Of note, the signing up of sellers is relatively easier but the marketplace has also been focusing on creating visibility and attracting buyers. It currently has more than 10,000 registered users and expects to see this number grow by 50 per cent in this fiscal. Product, pricing and service are the three factors Devireddy states as the main draws for the platform. This apart, the platform offers certain unique features such as sellers being able to register themselves using an intuitive screen. Additionally, it is working on a beta for a match-making process wherein an analysis on buyers’ past purchase behaviour will be used to cross-sell products. The company is soon looking to launch a mobile app.
One of its most interesting initiatives is the #ILoveHandlooms digital movement which the company ran last year. This was a celebration of Indian handlooms and through this, GoCoop brought handloom lovers together and helped them share their stories with a larger audience.
Caring for the ecosystem
GoCoop has grown from being a six member team to 45 and its workforce consists mainly of domain experts as well as a technology team of nine people. The company expects to grow to 100 people in the next two years to keep up with its growth in business.

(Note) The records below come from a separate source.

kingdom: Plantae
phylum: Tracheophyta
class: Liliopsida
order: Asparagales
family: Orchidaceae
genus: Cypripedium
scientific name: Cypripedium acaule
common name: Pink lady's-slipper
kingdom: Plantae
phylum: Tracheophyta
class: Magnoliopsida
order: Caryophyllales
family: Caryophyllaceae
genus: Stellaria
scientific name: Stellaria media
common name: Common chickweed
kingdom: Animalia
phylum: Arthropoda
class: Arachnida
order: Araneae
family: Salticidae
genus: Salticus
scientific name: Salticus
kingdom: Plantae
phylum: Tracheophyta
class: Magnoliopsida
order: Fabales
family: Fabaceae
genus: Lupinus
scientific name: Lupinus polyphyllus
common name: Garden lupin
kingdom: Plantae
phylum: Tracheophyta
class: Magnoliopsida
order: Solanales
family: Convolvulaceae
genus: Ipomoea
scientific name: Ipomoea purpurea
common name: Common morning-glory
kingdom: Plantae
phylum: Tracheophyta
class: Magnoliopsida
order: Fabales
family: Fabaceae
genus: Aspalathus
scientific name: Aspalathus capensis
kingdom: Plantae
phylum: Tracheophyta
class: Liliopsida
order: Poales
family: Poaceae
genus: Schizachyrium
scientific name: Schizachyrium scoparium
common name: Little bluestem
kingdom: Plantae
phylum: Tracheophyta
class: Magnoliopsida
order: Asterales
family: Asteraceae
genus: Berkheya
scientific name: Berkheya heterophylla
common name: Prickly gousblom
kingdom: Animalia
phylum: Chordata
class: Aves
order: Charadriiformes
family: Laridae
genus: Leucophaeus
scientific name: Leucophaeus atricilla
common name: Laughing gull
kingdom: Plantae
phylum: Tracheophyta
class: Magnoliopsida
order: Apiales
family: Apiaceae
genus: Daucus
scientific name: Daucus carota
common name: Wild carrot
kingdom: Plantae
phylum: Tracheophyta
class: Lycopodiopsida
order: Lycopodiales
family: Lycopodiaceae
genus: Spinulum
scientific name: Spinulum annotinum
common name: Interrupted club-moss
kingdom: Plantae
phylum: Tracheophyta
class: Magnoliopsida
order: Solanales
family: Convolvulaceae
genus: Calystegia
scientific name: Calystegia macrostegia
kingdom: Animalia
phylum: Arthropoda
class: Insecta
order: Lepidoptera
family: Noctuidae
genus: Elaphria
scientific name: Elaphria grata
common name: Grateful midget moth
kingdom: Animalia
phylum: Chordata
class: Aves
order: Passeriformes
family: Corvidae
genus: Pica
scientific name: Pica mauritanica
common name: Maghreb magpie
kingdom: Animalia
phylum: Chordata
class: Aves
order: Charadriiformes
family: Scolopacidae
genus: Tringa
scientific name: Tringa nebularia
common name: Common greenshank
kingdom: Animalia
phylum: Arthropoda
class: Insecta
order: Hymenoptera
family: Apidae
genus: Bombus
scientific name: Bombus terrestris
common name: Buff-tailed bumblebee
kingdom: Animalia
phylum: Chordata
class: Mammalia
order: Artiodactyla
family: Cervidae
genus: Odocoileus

The company has regional offices and its representatives work closely with the clusters identifying challenges and orienting producers towards customer demands. GoCoop works as a marketplace but addresses the challenges the entire ecosystem faces; right from sourcing raw materials, procuring finance and working capital to ensuring timely delivery of quality products. Getting better value for the artisan is the focus of this social venture and it does everything needed to achieve that.
Founder: Siva Devireddy
Investors: Unitus Seed Fund and Indian Angel Network led by Naga Prakasam, Kris Gopalakrishnan, Saha Fund
Focus: Online marketplace for handlooms and handicrafts
Bridging the gap between artisan and buyer
Though Indian handlooms are praised world over, the Indian weaver and artisan still face several challenges in being able to benefit from the demand for their products. While cooperatives fill the purpose of bringing rural producers and their buyers together, market access is limited due to logistical limitations. Siva Devireddy modelled GoCoop, an online marketplace, on the lines of a cooperative. The official platform was launched in 2014 with 100 sellers and the company works closely with clusters addressing existing challenges; right from sourcing raw materials, to procuring finance and bringing in buyers who are assured of quality products at competitive prices. The company plans to expand its base from the south and central India to north and eastern India in the next two years. In the same time period, it also plans to expand its team from 40 to 100. In this year alone, it expects registered buyers to go up from 10,000 to 15,000.